Collection entries
-------------------------
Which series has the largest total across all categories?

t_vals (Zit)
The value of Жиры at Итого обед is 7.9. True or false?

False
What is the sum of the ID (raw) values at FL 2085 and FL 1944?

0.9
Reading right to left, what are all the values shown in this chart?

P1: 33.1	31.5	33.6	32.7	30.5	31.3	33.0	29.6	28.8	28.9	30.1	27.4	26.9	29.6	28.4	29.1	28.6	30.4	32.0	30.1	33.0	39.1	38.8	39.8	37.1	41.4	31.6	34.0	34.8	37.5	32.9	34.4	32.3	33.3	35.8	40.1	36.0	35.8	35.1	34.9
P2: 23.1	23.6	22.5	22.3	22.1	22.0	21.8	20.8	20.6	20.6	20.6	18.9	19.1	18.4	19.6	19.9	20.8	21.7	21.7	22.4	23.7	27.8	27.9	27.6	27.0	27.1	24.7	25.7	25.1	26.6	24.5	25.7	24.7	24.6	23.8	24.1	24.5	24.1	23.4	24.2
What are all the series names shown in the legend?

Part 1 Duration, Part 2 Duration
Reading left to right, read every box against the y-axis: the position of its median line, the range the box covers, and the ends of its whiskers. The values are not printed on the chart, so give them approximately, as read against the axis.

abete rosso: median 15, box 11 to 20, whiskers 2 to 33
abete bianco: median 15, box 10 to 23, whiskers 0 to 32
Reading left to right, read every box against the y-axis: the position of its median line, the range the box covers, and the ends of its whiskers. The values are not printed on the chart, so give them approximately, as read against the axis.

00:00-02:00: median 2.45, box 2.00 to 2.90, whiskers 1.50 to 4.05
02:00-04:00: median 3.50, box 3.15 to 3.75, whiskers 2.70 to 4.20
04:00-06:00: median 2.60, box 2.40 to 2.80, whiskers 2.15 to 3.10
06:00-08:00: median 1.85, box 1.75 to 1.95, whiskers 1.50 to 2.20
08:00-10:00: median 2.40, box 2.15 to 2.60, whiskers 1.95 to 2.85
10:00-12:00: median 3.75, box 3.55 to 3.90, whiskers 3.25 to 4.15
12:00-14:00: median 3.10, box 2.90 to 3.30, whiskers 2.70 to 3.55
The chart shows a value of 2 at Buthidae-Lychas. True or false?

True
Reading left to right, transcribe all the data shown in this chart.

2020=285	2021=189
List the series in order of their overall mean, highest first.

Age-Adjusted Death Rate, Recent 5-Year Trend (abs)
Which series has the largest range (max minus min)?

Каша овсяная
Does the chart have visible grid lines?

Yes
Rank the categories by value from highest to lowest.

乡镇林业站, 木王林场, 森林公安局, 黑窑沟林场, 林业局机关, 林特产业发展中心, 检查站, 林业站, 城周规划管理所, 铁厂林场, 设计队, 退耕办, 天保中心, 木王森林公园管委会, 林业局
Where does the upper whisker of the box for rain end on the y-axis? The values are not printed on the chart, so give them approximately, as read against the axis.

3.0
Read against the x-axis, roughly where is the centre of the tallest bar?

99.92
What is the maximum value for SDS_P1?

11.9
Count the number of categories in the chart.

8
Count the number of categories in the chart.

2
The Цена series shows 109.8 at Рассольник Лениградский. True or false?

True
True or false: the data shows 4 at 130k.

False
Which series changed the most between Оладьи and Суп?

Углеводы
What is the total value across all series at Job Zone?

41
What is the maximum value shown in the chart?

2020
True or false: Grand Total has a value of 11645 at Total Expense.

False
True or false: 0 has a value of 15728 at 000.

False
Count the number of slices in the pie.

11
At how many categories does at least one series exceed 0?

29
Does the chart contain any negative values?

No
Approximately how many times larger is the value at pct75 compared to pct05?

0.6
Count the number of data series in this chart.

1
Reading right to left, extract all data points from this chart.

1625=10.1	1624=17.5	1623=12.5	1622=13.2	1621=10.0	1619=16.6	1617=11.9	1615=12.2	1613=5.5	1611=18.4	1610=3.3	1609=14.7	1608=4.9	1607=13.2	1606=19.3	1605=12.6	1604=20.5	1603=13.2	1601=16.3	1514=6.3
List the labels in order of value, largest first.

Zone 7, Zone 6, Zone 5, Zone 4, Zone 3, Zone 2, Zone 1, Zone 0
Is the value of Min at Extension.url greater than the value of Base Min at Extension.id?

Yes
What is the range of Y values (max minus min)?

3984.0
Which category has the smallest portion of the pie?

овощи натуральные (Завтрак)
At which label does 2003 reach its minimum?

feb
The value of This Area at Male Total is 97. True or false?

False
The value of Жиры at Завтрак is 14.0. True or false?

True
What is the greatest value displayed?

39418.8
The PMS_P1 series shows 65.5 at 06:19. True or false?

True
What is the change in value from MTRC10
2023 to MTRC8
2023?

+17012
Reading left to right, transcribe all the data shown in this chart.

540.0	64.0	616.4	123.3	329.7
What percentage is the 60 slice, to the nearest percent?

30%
-------------------------
* **What this task involves**:
Copy every record above word for word, keeping each line in its original form and order.

* **Written response**:
Which series has the largest total across all categories?

t_vals (Zit)
The value of Жиры at Итого обед is 7.9. True or false?

False
What is the sum of the ID (raw) values at FL 2085 and FL 1944?

0.9
Reading right to left, what are all the values shown in this chart?

P1: 33.1	31.5	33.6	32.7	30.5	31.3	33.0	29.6	28.8	28.9	30.1	27.4	26.9	29.6	28.4	29.1	28.6	30.4	32.0	30.1	33.0	39.1	38.8	39.8	37.1	41.4	31.6	34.0	34.8	37.5	32.9	34.4	32.3	33.3	35.8	40.1	36.0	35.8	35.1	34.9
P2: 23.1	23.6	22.5	22.3	22.1	22.0	21.8	20.8	20.6	20.6	20.6	18.9	19.1	18.4	19.6	19.9	20.8	21.7	21.7	22.4	23.7	27.8	27.9	27.6	27.0	27.1	24.7	25.7	25.1	26.6	24.5	25.7	24.7	24.6	23.8	24.1	24.5	24.1	23.4	24.2
What are all the series names shown in the legend?

Part 1 Duration, Part 2 Duration
Reading left to right, read every box against the y-axis: the position of its median line, the range the box covers, and the ends of its whiskers. The values are not printed on the chart, so give them approximately, as read against the axis.

abete rosso: median 15, box 11 to 20, whiskers 2 to 33
abete bianco: median 15, box 10 to 23, whiskers 0 to 32
Reading left to right, read every box against the y-axis: the position of its median line, the range the box covers, and the ends of its whiskers. The values are not printed on the chart, so give them approximately, as read against the axis.

00:00-02:00: median 2.45, box 2.00 to 2.90, whiskers 1.50 to 4.05
02:00-04:00: median 3.50, box 3.15 to 3.75, whiskers 2.70 to 4.20
04:00-06:00: median 2.60, box 2.40 to 2.80, whiskers 2.15 to 3.10
06:00-08:00: median 1.85, box 1.75 to 1.95, whiskers 1.50 to 2.20
08:00-10:00: median 2.40, box 2.15 to 2.60, whiskers 1.95 to 2.85
10:00-12:00: median 3.75, box 3.55 to 3.90, whiskers 3.25 to 4.15
12:00-14:00: median 3.10, box 2.90 to 3.30, whiskers 2.70 to 3.55
The chart shows a value of 2 at Buthidae-Lychas. True or false?

True
Reading left to right, transcribe all the data shown in this chart.

2020=285	2021=189
List the series in order of their overall mean, highest first.

Age-Adjusted Death Rate, Recent 5-Year Trend (abs)
Which series has the largest range (max minus min)?

Каша овсяная
Does the chart have visible grid lines?

Yes
Rank the categories by value from highest to lowest.

乡镇林业站, 木王林场, 森林公安局, 黑窑沟林场, 林业局机关, 林特产业发展中心, 检查站, 林业站, 城周规划管理所, 铁厂林场, 设计队, 退耕办, 天保中心, 木王森林公园管委会, 林业局
Where does the upper whisker of the box for rain end on the y-axis? The values are not printed on the chart, so give them approximately, as read against the axis.

3.0
Read against the x-axis, roughly where is the centre of the tallest bar?

99.92
What is the maximum value for SDS_P1?

11.9
Count the number of categories in the chart.

8
Count the number of categories in the chart.

2
The Цена series shows 109.8 at Рассольник Лениградский. True or false?

True
True or false: the data shows 4 at 130k.

False
Which series changed the most between Оладьи and Суп?

Углеводы
What is the total value across all series at Job Zone?

41
What is the maximum value shown in the chart?

2020
True or false: Grand Total has a value of 11645 at Total Expense.

False
True or false: 0 has a value of 15728 at 000.

False
Count the number of slices in the pie.

11
At how many categories does at least one series exceed 0?

29
Does the chart contain any negative values?

No
Approximately how many times larger is the value at pct75 compared to pct05?

0.6
Count the number of data series in this chart.

1
Reading right to left, extract all data points from this chart.

1625=10.1	1624=17.5	1623=12.5	1622=13.2	1621=10.0	1619=16.6	1617=11.9	1615=12.2	1613=5.5	1611=18.4	1610=3.3	1609=14.7	1608=4.9	1607=13.2	1606=19.3	1605=12.6	1604=20.5	1603=13.2	1601=16.3	1514=6.3
List the labels in order of value, largest first.

Zone 7, Zone 6, Zone 5, Zone 4, Zone 3, Zone 2, Zone 1, Zone 0
Is the value of Min at Extension.url greater than the value of Base Min at Extension.id?

Yes
What is the range of Y values (max minus min)?

3984.0
Which category has the smallest portion of the pie?

овощи натуральные (Завтрак)
At which label does 2003 reach its minimum?

feb
The value of This Area at Male Total is 97. True or false?

False
The value of Жиры at Завтрак is 14.0. True or false?

True
What is the greatest value displayed?

39418.8
The PMS_P1 series shows 65.5 at 06:19. True or false?

True
What is the change in value from MTRC10
2023 to MTRC8
2023?

+17012
Reading left to right, transcribe all the data shown in this chart.

540.0	64.0	616.4	123.3	329.7
What percentage is the 60 slice, to the nearest percent?

30%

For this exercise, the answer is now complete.